Consistency in video generation refers to the ability of the AI to maintain logical and visual coherence throughout the video. The script points out instances where Vidu's video outputs show inconsistencies, such as a leaf disappearing or a transformation of hair into a red ribbon, which contrasts with the more consistent outputs from SORA.

💡Competition

Competition in the AI space is highlighted as a positive aspect that drives innovation and improvement. The script expresses enthusiasm for Vidu's release as it provides competition to SORA, potentially leading to better AI video generation technologies.

Highlights

Chinese company Shu announces a SORA competitor, an AI video generator called Vidu.

Vidu claims to be on par with OpenAI's Sora in video generation capabilities.

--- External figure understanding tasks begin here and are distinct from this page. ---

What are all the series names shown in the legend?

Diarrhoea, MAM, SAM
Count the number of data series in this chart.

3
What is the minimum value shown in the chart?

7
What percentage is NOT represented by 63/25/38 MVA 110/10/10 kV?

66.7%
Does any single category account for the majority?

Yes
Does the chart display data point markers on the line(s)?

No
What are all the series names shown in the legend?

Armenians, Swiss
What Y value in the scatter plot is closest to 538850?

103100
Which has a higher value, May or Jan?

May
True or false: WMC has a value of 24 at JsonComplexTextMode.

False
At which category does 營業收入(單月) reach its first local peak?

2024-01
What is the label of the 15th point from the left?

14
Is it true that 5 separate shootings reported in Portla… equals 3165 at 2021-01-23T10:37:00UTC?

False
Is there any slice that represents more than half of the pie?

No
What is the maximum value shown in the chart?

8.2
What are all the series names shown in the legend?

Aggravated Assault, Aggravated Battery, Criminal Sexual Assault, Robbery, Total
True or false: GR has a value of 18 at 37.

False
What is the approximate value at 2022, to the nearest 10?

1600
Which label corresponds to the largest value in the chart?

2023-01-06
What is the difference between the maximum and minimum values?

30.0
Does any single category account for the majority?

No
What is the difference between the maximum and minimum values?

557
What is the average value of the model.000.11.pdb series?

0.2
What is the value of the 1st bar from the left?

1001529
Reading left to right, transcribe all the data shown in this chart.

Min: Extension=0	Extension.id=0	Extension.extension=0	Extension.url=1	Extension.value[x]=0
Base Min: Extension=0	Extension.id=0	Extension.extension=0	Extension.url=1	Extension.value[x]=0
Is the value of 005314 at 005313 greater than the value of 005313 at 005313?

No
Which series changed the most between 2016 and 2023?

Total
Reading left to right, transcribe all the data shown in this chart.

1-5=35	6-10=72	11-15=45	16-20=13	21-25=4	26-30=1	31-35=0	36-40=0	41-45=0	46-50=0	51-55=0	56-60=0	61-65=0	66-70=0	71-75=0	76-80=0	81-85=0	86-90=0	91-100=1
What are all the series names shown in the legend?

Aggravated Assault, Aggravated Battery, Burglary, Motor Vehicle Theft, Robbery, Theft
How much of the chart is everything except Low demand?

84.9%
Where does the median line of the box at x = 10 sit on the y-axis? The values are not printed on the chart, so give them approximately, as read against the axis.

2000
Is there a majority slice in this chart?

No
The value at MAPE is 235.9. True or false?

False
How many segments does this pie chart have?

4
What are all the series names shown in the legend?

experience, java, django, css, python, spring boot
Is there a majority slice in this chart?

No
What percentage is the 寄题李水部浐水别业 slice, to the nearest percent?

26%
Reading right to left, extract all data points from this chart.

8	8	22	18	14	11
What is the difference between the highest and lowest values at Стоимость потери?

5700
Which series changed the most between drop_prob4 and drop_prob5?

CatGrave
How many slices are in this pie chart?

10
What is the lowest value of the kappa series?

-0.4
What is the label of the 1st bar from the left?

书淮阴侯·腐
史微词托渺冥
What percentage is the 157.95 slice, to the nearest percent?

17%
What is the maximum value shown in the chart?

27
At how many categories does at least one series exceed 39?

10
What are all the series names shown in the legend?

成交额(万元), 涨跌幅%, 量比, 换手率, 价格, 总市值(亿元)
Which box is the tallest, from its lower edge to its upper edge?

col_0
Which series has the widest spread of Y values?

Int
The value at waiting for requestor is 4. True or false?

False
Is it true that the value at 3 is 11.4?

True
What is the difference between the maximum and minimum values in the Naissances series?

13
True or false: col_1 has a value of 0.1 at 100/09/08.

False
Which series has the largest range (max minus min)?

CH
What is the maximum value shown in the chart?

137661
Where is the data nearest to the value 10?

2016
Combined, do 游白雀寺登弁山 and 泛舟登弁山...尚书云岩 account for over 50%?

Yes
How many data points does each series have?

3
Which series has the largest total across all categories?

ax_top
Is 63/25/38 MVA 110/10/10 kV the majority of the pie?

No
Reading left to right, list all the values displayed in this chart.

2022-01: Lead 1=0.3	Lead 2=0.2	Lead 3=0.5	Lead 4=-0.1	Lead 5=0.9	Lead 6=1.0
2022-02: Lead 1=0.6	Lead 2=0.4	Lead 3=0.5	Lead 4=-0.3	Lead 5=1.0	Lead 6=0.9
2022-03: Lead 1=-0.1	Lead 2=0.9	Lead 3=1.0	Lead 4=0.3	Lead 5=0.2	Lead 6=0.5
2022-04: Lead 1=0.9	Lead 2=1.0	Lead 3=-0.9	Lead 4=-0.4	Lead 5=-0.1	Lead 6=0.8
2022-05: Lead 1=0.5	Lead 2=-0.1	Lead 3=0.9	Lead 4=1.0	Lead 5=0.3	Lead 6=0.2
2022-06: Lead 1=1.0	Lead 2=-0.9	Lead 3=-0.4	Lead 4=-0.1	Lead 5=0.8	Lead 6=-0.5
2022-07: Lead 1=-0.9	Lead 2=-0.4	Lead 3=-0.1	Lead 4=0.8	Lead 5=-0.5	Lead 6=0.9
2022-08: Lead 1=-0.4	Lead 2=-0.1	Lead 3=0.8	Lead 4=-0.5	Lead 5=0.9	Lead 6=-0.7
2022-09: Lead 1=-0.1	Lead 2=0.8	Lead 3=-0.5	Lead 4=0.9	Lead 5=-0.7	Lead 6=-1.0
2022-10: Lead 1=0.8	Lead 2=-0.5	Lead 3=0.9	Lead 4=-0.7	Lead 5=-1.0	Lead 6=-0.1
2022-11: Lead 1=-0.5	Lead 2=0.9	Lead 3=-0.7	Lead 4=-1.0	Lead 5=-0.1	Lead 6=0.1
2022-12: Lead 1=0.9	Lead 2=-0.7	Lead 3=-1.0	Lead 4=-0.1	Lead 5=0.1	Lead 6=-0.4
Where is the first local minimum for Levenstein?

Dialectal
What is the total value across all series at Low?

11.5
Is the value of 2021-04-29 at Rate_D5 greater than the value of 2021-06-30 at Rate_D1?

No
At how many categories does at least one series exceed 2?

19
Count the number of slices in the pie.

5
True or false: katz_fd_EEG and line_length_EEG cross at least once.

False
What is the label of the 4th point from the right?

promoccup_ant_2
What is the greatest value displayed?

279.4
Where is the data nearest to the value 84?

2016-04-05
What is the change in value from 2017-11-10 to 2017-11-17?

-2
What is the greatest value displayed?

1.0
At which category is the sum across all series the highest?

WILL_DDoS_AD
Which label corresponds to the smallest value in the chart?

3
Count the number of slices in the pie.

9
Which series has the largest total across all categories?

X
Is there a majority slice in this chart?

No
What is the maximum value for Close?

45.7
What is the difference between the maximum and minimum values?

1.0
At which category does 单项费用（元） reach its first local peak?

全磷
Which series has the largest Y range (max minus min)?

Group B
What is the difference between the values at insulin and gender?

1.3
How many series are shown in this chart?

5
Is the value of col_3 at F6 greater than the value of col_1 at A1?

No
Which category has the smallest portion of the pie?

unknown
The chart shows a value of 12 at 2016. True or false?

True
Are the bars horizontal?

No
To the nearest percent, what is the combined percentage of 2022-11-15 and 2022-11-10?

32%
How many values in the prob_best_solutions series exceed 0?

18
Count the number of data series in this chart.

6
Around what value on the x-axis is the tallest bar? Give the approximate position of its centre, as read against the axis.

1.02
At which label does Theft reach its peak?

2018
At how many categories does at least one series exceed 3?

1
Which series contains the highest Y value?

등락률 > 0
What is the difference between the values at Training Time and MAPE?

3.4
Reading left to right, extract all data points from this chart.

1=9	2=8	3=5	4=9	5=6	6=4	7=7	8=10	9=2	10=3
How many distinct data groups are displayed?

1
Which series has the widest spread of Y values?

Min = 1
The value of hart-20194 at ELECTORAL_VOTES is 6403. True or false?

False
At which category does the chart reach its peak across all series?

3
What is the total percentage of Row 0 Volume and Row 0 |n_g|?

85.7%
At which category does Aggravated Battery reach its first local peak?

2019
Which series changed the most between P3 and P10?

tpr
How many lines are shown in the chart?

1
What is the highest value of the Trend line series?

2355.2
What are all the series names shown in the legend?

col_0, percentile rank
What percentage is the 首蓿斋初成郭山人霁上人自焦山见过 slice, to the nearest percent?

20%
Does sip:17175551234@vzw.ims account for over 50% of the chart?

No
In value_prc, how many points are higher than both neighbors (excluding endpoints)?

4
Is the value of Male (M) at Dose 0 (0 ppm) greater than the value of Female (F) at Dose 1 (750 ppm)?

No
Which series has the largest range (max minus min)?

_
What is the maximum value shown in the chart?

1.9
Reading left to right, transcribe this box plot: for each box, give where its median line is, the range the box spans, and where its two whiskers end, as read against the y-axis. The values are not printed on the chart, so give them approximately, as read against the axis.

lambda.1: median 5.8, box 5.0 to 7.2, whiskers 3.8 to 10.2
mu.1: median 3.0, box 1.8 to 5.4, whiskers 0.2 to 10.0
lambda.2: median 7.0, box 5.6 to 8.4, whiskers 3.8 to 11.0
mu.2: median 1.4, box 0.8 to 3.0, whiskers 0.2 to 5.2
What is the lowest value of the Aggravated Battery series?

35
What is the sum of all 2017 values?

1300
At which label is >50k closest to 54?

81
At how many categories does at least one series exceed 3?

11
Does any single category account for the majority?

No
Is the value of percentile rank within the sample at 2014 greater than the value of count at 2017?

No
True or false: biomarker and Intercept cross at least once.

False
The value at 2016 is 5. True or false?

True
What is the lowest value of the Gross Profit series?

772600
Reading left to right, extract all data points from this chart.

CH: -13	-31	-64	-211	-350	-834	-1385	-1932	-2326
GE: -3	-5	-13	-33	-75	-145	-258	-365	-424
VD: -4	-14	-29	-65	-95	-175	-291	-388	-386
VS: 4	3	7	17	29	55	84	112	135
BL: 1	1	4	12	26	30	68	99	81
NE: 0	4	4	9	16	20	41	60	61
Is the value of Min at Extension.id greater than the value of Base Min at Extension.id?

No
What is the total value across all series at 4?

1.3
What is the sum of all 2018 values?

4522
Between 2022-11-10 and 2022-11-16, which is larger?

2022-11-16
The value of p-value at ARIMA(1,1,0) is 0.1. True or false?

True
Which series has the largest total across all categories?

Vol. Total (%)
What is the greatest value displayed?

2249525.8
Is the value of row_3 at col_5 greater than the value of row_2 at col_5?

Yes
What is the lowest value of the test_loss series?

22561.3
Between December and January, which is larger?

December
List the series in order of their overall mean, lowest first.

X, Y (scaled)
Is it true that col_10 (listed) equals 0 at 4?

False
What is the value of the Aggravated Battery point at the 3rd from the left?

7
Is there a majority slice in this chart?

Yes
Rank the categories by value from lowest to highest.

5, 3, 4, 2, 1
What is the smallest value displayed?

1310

Vidu can generate a 16-second 180p video clip with one click.

Built on a self-developed architecture called Universal Vision Transformer (UViT).

UViT integrates diffusion and Transformer models, a significant step in generative AI.

Diffusion model limitations include poor text generation and lack of context understanding.

Merging Transformer with diffusion model aims to enhance coherence and accuracy.

The Transformer model is based on the influential 'Attention is All You Need' paper by Google DeepMind.

Ju Jun, Vice Dean of Tsinghua University's Institute of AI, comments on the alignment with Sora's technical roadmap.

Vidu's UViT core technology was proposed before Sora's model architecture.

Vidu showcased videos that outcompete current video generators like Runway and Pika.

Comparisons between Vidu and Sora's videos show mixed results in quality and realism.

Vidu's video resolution is 720p, which is lower than Sora's full HD.

Vidu can output 1080p videos, as reported by Global Times.

The application process for using Vidu is available on shangu.ai.com.

China has been releasing innovative AI products, indicating a competitive landscape in AI development.

The presence of Vidu as a competitor is welcomed, as it drives innovation and improvement in AI video generation.